I understand this is necessary for VE ABI compliance. Is there anything in LLVM that says a truncate has to zero-out all leading bits?

kaz7 added a comment.EditedNov 27 2020, 2:54 PM

I understand this is necessary for VE ABI compliance. Is there anything in LLVM that says a truncate has to zero-out all leading bits?

Very good question I think. I've not found such documentations. But, it looks like LLVM assumes to zero-out all leading bits after truncate. For example, we have following optimization in DAGCombiner and this requires zero-out where logic_op is XOR.

// logic_op (truncate x), (truncate y) --> truncate (logic_op x, y)
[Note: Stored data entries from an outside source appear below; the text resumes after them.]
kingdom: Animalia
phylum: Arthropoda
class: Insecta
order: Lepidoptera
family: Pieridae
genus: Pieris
I also see Mips64InstrInfo.td tries to one-out all leading bits after truncate (EDIT: this may not fit as an example of zero-out):

// truncate
def : MipsPat<(trunc (assertsext GPR64:$src)),
              (EXTRACT_SUBREG GPR64:$src, sub_32)>, ISA_MIPS3, GPR_64;
// The forward compatibility strategy employed by MIPS requires us to treat
// values as being sign extended to an infinite number of bits. This allows
// existing software to run without modification on any future MIPS
// implementation (e.g. 128-bit, or 1024-bit). Being compatible with this
// strategy requires that truncation acts as a sign-extension for values being
// fed into instructions operating on 32-bit values. Such instructions have
// undefined results if this is not true.
// For our case, this means that we can't issue an extract_subreg for nodes
// such as (trunc:i32 (assertzext:i64 X, i32)), because the sign-bit of the
// lower subreg would not be replicated into the upper half.
def : MipsPat<(trunc (assertzext_lt_i32 GPR64:$src)),
              (EXTRACT_SUBREG GPR64:$src, sub_32)>, ISA_MIPS3, GPR_64;
def : MipsPat<(i32 (trunc GPR64:$src)),
              (SLL (EXTRACT_SUBREG GPR64:$src, sub_32), 0)>, ISA_MIPS3, GPR_64;

Regarding to VE ABI. VE ABI is compilicated. It requires one-out for signed values and zero-out for unsigned values. Therefore, I made LLVM for VE uses one-out before (I was thinking about signed values only at that time). Recently, I modify clang for VE to pass all arguments in 64 bits and this fulfills VE's ABI. Therefore, I decide to change LLVM for VE to use zero-out by default.

simoll accepted this revision.Nov 30 2020, 2:28 AM

Regarding to VE ABI. VE ABI is compilicated. It requires one-out for signed values and zero-out for unsigned values. Therefore, I made LLVM for VE uses one-out before (I was thinking about signed values only at that time). Recently, I modify clang for VE to pass all arguments in 64 bits and this fulfills VE's ABI. Therefore, I decide to change LLVM for VE to use zero-out by default.

Fair enough, then.

This revision is now accepted and ready to land.Nov 30 2020, 2:28 AM
This revision was automatically updated to reflect the committed changes.